En effet, il n’y a que sa cour pour les êtres pensants ; Votre Altesse royale sait ce que c’est que toutes les autres ; celle de France est un peu plus gaie, depuis que son roi a osé aimer[1]. Le voilà en train d’être un grand homme, puisqu’il a des sentiments. Malheur aux cœurs durs ! Dieu bénira les âmes tendres. Il y a je ne sais quoi de réprouvé à être insensible : aussi sainte Thérèse définissait-elle le diable, le malheureux qui ne sait point aimer.

On ne parle à Paris que de fêtes, de feux d’artifice ; on dépense beaucoup en poudre et en fusées.

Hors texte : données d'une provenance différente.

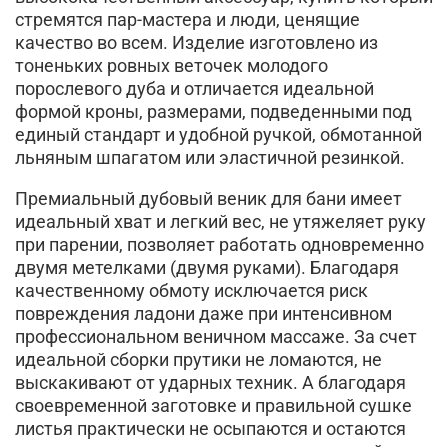
стремятся пар-мастера и люди, ценящие
качество во всем. Изделие изготовлено из
тоненьких ровных веточек молодого
порослевого дуба и отличается идеальной
формой кроны, размерами, подведенными под
единый стандарт и удобной ручкой, обмотанной
льняным шпагатом или эластичной резинкой.
Премиальный дубовый веник для бани имеет
идеальный хват и легкий вес, не утяжеляет руку
при парении, позволяет работать одновременно
двумя метелками (двумя руками). Благодаря
качественному обмоту исключается риск
повреждения ладони даже при интенсивном
профессиональном веничном массаже. За счет
идеальной сборки прутики не ломаются, не
выскакивают от ударных техник. А благодаря
своевременной заготовке и правильной сушке
листья практически не осыпаются и остаются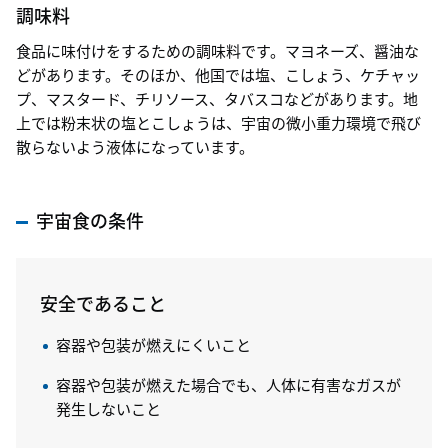
調味料
食品に味付けをするための調味料です。マヨネーズ、醤油な
どがあります。そのほか、他国では塩、こしょう、ケチャッ
プ、マスタード、チリソース、タバスコなどがあります。地
上では粉末状の塩とこしょうは、宇宙の微小重力環境で飛び
散らないよう液体になっています。
宇宙食の条件
安全であること
容器や包装が燃えにくいこと
容器や包装が燃えた場合でも、人体に有害なガスが
発生しないこと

On dépensait autrefois davantage en esprit et en agréments, et quand Louis XIV donnait des fêtes, c’était les Corneille, les Molière, les Quinault, les Lulli, les Lebrun, qui s’en mêlaient. Je suis fâché qu’une fête ne soit qu’une fête passagère, du bruit, de la foule, beaucoup de bourgeois, quelques diamants, et rien de plus ; je voudrais qu’elle passât à la postérité. Les Romains, nos maîtres, entendaient mieux cela que nous ; les amphithéâtres, les arcs de triomphe, élevés pour un jour solennel, nous plaisent et nous instruisent encore. Nous autres, nous dressons un échafaud dans la place de Grève, où, la veille, on a roué quelques voleurs ; on tire des canons de l’Hôtel de Ville. Je voudrais qu’on employât plutôt ces canons-là à détruire cet Hôtel de Ville qui est du plus mauvais goût du monde, et qu’on mît, à en rebâtir un beau, l’argent qu’on dépense en fusées volantes. Un prince qui bâtit fait nécessairement fleurir les autres arts ; la peinture, la sculpture, la gravure, marchent à la suite de l’architecture. Un beau salon est destiné pour la musique, un autre pour la comédie. On n’a à Paris ni salle de comédie, ni salle d’opéra ; et, par une contradiction trop digne de nous, d’excellents ouvrages sont représentés sur de très-vilains théâtres. Les bonnes pièces sont en France, et les beaux vaisseaux en Italie.

  1. Louis XV, par l’entremise du duc de Richelieu, venait de prendre pour maîtresse la comtesse de Mailly, sœur ainée de mesdames de Vintimille, de Lauraguais, et de Châteauroux, avec lesquelles il coucha successivement. (Cl.)